Mit David Kahn gewannen die Franzosen einen erfahrenen Mitstreiter und Anteilseigner, der in der NBA bei den Indiana Pacers und den Minnesota Timberwolves als General Manager gearbeitet hatte. Dank seiner Kontakte entwickelte sich die Organisation schnell und baute ihre Basis aus. Anfang der 2020er Jahre geriet das Projekt kurzzeitig ins Stocken, sportlich ging es nicht so steil bergauf wie erhofft, die Corona-Pandemie tat ihr Übriges. Kahn und seine Mitstreiter mussten finanziell in Vorleistung gehen, auch weil sich der Verein schon früh den einen oder anderen Top-Transfer leistete. Doch spätestens mit dem Aufstieg in die höchste französische Spielklasse 2021 standen und stehen Paris alle Türen offen. Adidas ist mittlerweile Ausrüster und Sponsor und hat die Mannschaft in den nationalen Shops und Hotspots der Metropole präsent gemacht.

In der Debütsaison landete das ambitionierte Projekt allerdings nur auf Rang 15 und entging damit dem Abstieg einigermaßen knapp. Ein Jahr später fehlte dem Klub dann nur noch ein Sieg für die Teilnahme an den nationalen Play-offs.

Die nationalen Play-offs sind in Aussicht

Diese hat Paris in der laufenden Saison endlich in Aussicht. Mit dem Gewinn des Ligapokals wurde die erste Trophäe eingeheimst - nun winkt der Eurocup-Titel.
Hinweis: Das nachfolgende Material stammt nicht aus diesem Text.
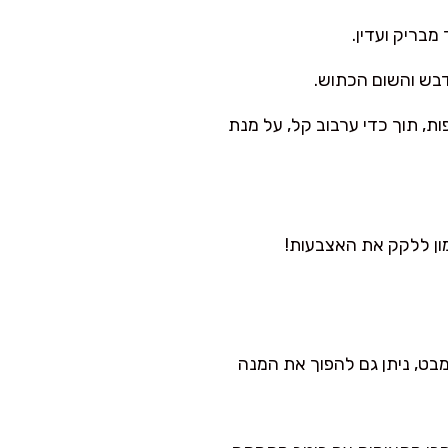
דבש והשום הכתוש.
 הרוטב על גבי הפילטים במחבת. מבשלים עוד כ-2 דקות נוספות, תוך כדי ערבוב קל, על מנת
מון ללקק את האצבעות!
מבט, ניתן גם להפוך את המנה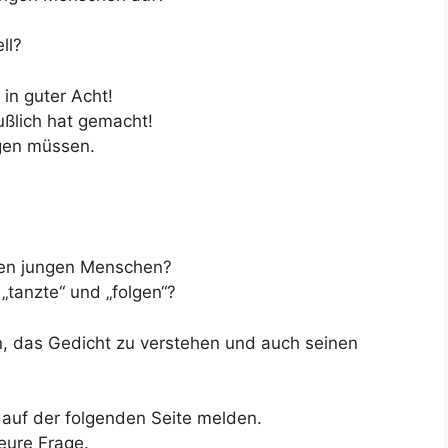
?
ll?
 in guter Acht!
ßlich hat gemacht!
lgen müssen.
 den jungen Menschen?
„tanzte“ und „folgen“?
en, das Gedicht zu verstehen und auch seinen
 auf der folgenden Seite melden.
eure Frage.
Der Aufschwung in dieser Saison hat vor allem mit einer Verpflichtung im Sommer zu tun: Die Pariser verpflichteten Tuomas Iisalo, der mit den Telekom Baskets Bonn die Champions League gewonnen und die Rheinländer nach einer Fabelsaison fast zum Meistertitel geführt hatte.

TJ Shorts

Immer voller Einsatz: TJ Shorts. Getty Images

Dass Iisalos intensives Spiel getreu dem Bonner Motto "Eine schnelle Entscheidung ist besser als eine richtige Entscheidung" auf Anhieb griff, lag auch daran, dass der Finne seinen Center T.J. Shorts mit an die Seine brachte - wie schon 2021, als beide den Weg von Crailsheim nach Bonn fanden.
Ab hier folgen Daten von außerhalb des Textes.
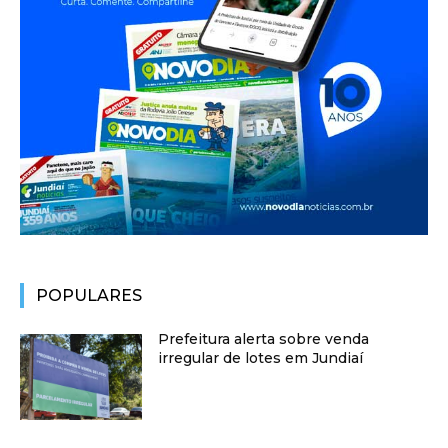
POPULARES
Prefeitura alerta sobre venda
irregular de lotes em Jundiaí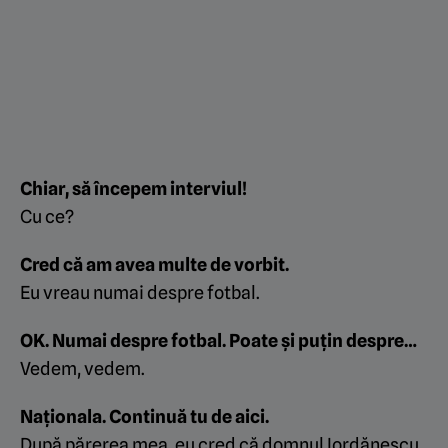
Chiar, să începem interviul!
Cu ce?
Cred că am avea multe de vorbit.
Eu vreau numai despre fotbal.
OK. Numai despre fotbal. Poate și puțin despre…
Vedem, vedem.
Naționala. Continuă tu de aici.
După părerea mea, eu cred că domnul Iordănescu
Und das halbe Bonner Team folgte: Sebastian Herrera, Tyson Ward, Collin Malcolm, Michael Kessens und DBB-Center Leon Kratzer wechselten ebenfalls nach Paris. Paris, das deshalb gelegentlich als "Bonner Farmteam" verspottet wurde, trumpfte fortan in allen Wettbewerben auf. In der nationalen Pro A rangiert Iisalos Team inzwischen auf Platz zwei - noch hinter AS Monaco, aber schon vor ASVEL Villeurbanne, das lange als Nummer zwei gehandelt wurde. Im Eurocup waren Iisalos Mannen mit einer Ausnahme im November (63:68 gegen Besiktas) nicht zu stoppen.

Auch in Frankreich hat sich Shorts zum absoluten Leistungsträger entwickelt. Der nur 1,75 Meter große Guard erzielt in der Liga durchschnittlich 15,3 Punkte und 6,8 Assists. Im Eurocup sind es sogar 17,9 und 7,5. Nach den Siegen gegen London wurde er zum Halbfinal-MVP gewählt.

Iisalo, der auf dem Parkett nicht weniger ehrgeizig ist als Stratege und wie dieser nur noch zwei Siege von der ersehnten Euroleague-Teilnahme entfernt ist, wurde sogar zum Eurocup-Trainer des Jahres gewählt - weil er, wie es offiziell hieß, "den aufregendsten Basketball im Wettbewerb" spielen lasse.

Mit dem Finale soll noch lange nicht Schluss sein. Und nur zu gerne würden der Trainer, sein Team und der ganze Verein auch in der kommenden Saison mit ähnlichen Vorschusslorbeeren bedacht werden. Dann allerdings eine Etage höher, in der Euroleague.